(1) Field of the Invention
This invention relates to stents also known as expandable intraluminal grafts for use within a body passageway or duct.
(2) Description of the Related Art
Stents have become the object activity in recent years. Particular reference is made to the patent to PALMAZ, Patent Number 4,733,665, issued on Mar. 29, 1988, and the U.S. Patents, foreign patents and other publications referenced therein.

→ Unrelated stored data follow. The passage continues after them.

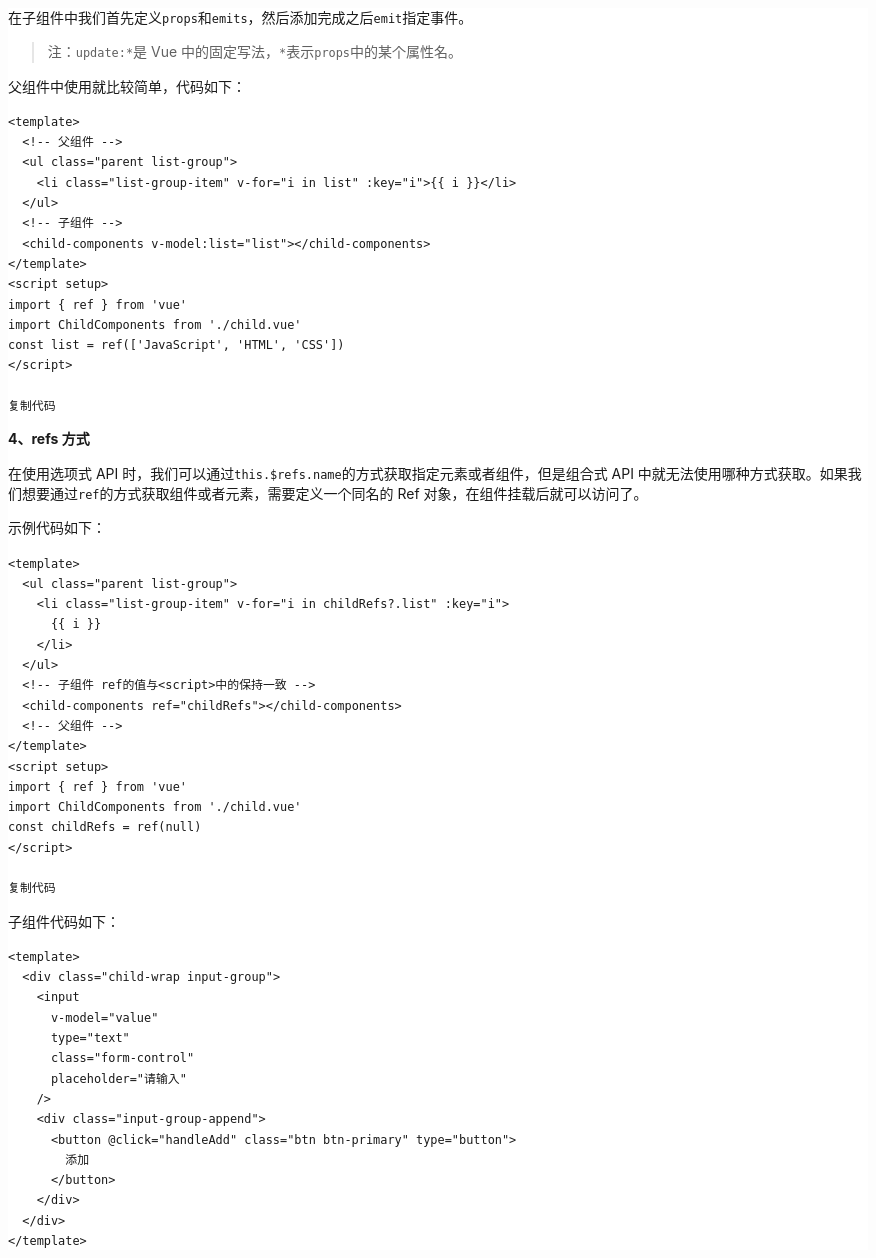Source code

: 在子组件中我们首先定义`props`和`emits`，然后添加完成之后`emit`指定事件。

> 注：`update:*`是 Vue 中的固定写法，`*`表示`props`中的某个属性名。

父组件中使用就比较简单，代码如下：

```
<template>
  <!-- 父组件 -->
  <ul class="parent list-group">
    <li class="list-group-item" v-for="i in list" :key="i">{{ i }}</li>
  </ul>
  <!-- 子组件 -->
  <child-components v-model:list="list"></child-components>
</template>
<script setup>
import { ref } from 'vue'
import ChildComponents from './child.vue'
const list = ref(['JavaScript', 'HTML', 'CSS'])
</script>

复制代码
```

**4、refs 方式**

在使用选项式 API 时，我们可以通过`this.$refs.name`的方式获取指定元素或者组件，但是组合式 API 中就无法使用哪种方式获取。如果我们想要通过`ref`的方式获取组件或者元素，需要定义一个同名的 Ref 对象，在组件挂载后就可以访问了。

示例代码如下：

```
<template>
  <ul class="parent list-group">
    <li class="list-group-item" v-for="i in childRefs?.list" :key="i">
      {{ i }}
    </li>
  </ul>
  <!-- 子组件 ref的值与<script>中的保持一致 -->
  <child-components ref="childRefs"></child-components>
  <!-- 父组件 -->
</template>
<script setup>
import { ref } from 'vue'
import ChildComponents from './child.vue'
const childRefs = ref(null)
</script>

复制代码
```

子组件代码如下：

```
<template>
  <div class="child-wrap input-group">
    <input
      v-model="value"
      type="text"
      class="form-control"
      placeholder="请输入"
    />
    <div class="input-group-append">
      <button @click="handleAdd" class="btn btn-primary" type="button">
        添加
      </button>
    </div>
  </div>
</template>
```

In the prior art, metals have been the primary material from which stents were made. Some workers in the field, for example, PALMAZ in his patent 4,733,665 has indicated that "any suitable plastic material having the required characteristics previously described" are suitable. Column 6 line 27. Those stents available commercially on the market and about which many research papers have been written, have almost exclusively been of metal.

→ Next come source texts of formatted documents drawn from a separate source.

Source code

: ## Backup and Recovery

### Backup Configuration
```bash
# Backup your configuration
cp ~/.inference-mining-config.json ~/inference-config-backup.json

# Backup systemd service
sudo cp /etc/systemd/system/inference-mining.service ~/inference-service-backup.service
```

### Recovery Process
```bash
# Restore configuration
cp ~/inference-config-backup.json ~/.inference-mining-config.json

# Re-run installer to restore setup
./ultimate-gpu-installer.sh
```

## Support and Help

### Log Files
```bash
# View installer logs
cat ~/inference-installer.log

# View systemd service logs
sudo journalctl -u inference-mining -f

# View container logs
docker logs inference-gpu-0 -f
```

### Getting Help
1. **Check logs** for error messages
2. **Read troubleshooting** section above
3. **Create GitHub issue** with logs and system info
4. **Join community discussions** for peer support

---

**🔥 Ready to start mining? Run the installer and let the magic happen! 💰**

Trouble has been experienced with some of the stents. It is believed that turbulence of fluid flowing through the stents is one of the problems. According to the stents illustrated in PALMAZ'665, some of them are from woven wires whereas at wire intersections there is a certain amount of irregularity that causes turbulence. Also, when a slotted stent is expanded the bands of metal are twisted in the expansion process so that they project into the lumen somewhat. Also as PALMAZ shows, in both cases the expansion process will reduce the length of the stent.

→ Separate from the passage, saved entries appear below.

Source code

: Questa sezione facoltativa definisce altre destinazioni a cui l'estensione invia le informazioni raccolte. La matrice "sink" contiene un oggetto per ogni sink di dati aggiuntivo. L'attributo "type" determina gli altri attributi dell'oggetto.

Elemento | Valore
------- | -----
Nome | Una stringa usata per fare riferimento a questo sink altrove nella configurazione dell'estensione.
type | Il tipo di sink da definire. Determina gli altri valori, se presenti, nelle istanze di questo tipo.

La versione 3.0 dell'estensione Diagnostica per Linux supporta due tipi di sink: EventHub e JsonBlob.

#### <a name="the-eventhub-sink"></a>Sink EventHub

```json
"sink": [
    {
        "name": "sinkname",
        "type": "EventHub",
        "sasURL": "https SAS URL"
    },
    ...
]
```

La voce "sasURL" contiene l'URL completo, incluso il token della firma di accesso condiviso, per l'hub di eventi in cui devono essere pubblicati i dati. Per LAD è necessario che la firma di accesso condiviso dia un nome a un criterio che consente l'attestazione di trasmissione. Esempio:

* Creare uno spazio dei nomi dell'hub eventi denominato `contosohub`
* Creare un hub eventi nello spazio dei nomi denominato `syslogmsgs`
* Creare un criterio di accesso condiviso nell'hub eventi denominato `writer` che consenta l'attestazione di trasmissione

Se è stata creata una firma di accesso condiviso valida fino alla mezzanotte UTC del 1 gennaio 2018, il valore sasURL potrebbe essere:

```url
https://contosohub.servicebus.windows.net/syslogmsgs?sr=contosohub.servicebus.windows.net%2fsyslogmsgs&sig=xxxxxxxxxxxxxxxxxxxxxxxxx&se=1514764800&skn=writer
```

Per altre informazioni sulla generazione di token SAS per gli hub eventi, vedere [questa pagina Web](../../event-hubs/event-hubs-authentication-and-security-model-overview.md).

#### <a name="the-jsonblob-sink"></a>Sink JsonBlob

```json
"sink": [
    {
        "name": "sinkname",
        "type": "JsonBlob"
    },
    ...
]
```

Obviously the metal stent is quite rigid in comparison to the passageways or ducts. This rigidity in comparison to the more flexible body tissues is in itself an incompatibility which may cause adverse reactions of the body against the foreign material introduced as a stent.
In addition the metals are incompatible in the way enzymes and endothelia react therewith. In particular, metal stents have been associated with the process of neointimal hyperplasia, the excessive overgrowth of intimal endothelial cells that grow to cover the stent's surface. This process of neointimal hyperplasia has been shown to cause restenosis of stents in some cases.
Before this invention it was known that the thermoplastic polymers, above their glass transition temperature, can be elongated or stretched 200 to 500% of their original length before breaking. Elongation increases both the tensile strength and the modulus of the polymer. This phenomena is generally known as necking. This is illustrated in FIGS. 1-A, 1-B, 1-C, and 1-D, wherein a test specimen is subject to increasing stress. First, when a test specimen having a uniform test coupon area, as shown in FIG. 1-A, is elongated there will be an area of yield with a plastic deformation and a corresponding reduction of area. (FIG. 1-B) This area will reduce to a definite amount and then continued stress will not result in a continued reduction of area of the neck but will bring continuing material from the coupon or test area into the neck (FIG. 1-C) until the entire specimen portion is of a reduced area. This is shown in FIG. 1-D. At this point, additional strain will result in a rupture of the neck without significant reduction in cross-sectional area.
This phenomena is described in detail by McCrum, N. G., C. P. Buckley, & C. B. Bucknall, "Principles of Polymer Engineering," pp. 168-172, Oxford University Press, Oxford, (1988).